:: Stored data ::

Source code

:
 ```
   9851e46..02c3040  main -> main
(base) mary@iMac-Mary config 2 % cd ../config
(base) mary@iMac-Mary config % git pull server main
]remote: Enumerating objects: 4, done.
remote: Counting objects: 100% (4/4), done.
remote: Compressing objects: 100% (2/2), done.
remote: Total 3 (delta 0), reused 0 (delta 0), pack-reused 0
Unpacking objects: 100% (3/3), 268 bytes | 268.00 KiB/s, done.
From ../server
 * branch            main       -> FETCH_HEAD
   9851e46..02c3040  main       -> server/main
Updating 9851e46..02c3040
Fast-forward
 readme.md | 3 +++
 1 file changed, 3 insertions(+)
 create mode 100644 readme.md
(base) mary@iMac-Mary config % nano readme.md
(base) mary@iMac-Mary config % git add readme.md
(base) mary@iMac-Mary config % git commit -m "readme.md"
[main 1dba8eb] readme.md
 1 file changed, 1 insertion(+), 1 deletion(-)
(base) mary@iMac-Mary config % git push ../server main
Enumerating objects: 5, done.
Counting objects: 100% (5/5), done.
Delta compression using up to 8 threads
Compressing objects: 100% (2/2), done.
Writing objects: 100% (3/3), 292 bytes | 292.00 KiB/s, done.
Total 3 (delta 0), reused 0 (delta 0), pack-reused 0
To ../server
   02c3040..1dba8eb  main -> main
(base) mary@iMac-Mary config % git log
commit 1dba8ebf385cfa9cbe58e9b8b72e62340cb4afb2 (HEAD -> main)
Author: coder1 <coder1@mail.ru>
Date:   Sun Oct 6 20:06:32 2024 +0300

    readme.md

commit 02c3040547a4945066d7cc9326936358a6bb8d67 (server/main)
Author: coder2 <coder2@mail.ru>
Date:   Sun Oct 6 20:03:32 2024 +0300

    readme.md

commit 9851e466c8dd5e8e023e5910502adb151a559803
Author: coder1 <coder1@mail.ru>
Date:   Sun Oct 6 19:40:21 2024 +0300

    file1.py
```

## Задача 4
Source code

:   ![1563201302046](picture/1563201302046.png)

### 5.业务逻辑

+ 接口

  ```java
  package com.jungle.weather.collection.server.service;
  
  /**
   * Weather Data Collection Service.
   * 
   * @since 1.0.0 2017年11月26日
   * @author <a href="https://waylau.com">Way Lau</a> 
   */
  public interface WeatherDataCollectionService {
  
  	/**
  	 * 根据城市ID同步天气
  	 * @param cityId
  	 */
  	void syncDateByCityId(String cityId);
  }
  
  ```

:::

Task instructions: Your response should consist of the data above, duplicated exactly.

Solution to this exercise:
Source code

:
 ```
   9851e46..02c3040  main -> main
(base) mary@iMac-Mary config 2 % cd ../config
(base) mary@iMac-Mary config % git pull server main
]remote: Enumerating objects: 4, done.
remote: Counting objects: 100% (4/4), done.
remote: Compressing objects: 100% (2/2), done.
remote: Total 3 (delta 0), reused 0 (delta 0), pack-reused 0
Unpacking objects: 100% (3/3), 268 bytes | 268.00 KiB/s, done.
From ../server
 * branch            main       -> FETCH_HEAD
   9851e46..02c3040  main       -> server/main
Updating 9851e46..02c3040
Fast-forward
 readme.md | 3 +++
 1 file changed, 3 insertions(+)
 create mode 100644 readme.md
(base) mary@iMac-Mary config % nano readme.md
(base) mary@iMac-Mary config % git add readme.md
(base) mary@iMac-Mary config % git commit -m "readme.md"
[main 1dba8eb] readme.md
 1 file changed, 1 insertion(+), 1 deletion(-)
(base) mary@iMac-Mary config % git push ../server main
Enumerating objects: 5, done.
Counting objects: 100% (5/5), done.
Delta compression using up to 8 threads
Compressing objects: 100% (2/2), done.
Writing objects: 100% (3/3), 292 bytes | 292.00 KiB/s, done.
Total 3 (delta 0), reused 0 (delta 0), pack-reused 0
To ../server
   02c3040..1dba8eb  main -> main
(base) mary@iMac-Mary config % git log
commit 1dba8ebf385cfa9cbe58e9b8b72e62340cb4afb2 (HEAD -> main)
Author: coder1 <coder1@mail.ru>
Date:   Sun Oct 6 20:06:32 2024 +0300

    readme.md

commit 02c3040547a4945066d7cc9326936358a6bb8d67 (server/main)
Author: coder2 <coder2@mail.ru>
Date:   Sun Oct 6 20:03:32 2024 +0300

    readme.md

commit 9851e466c8dd5e8e023e5910502adb151a559803
Author: coder1 <coder1@mail.ru>
Date:   Sun Oct 6 19:40:21 2024 +0300

    file1.py
```

## Задача 4
Source code

:   ![1563201302046](picture/1563201302046.png)

### 5.业务逻辑

+ 接口

  ```java
  package com.jungle.weather.collection.server.service;
  
  /**
   * Weather Data Collection Service.
   * 
   * @since 1.0.0 2017年11月26日
   * @author <a href="https://waylau.com">Way Lau</a> 
   */
  public interface WeatherDataCollectionService {
  
  	/**
  	 * 根据城市ID同步天气
  	 * @param cityId
  	 */
  	void syncDateByCityId(String cityId);
  }
  
  ```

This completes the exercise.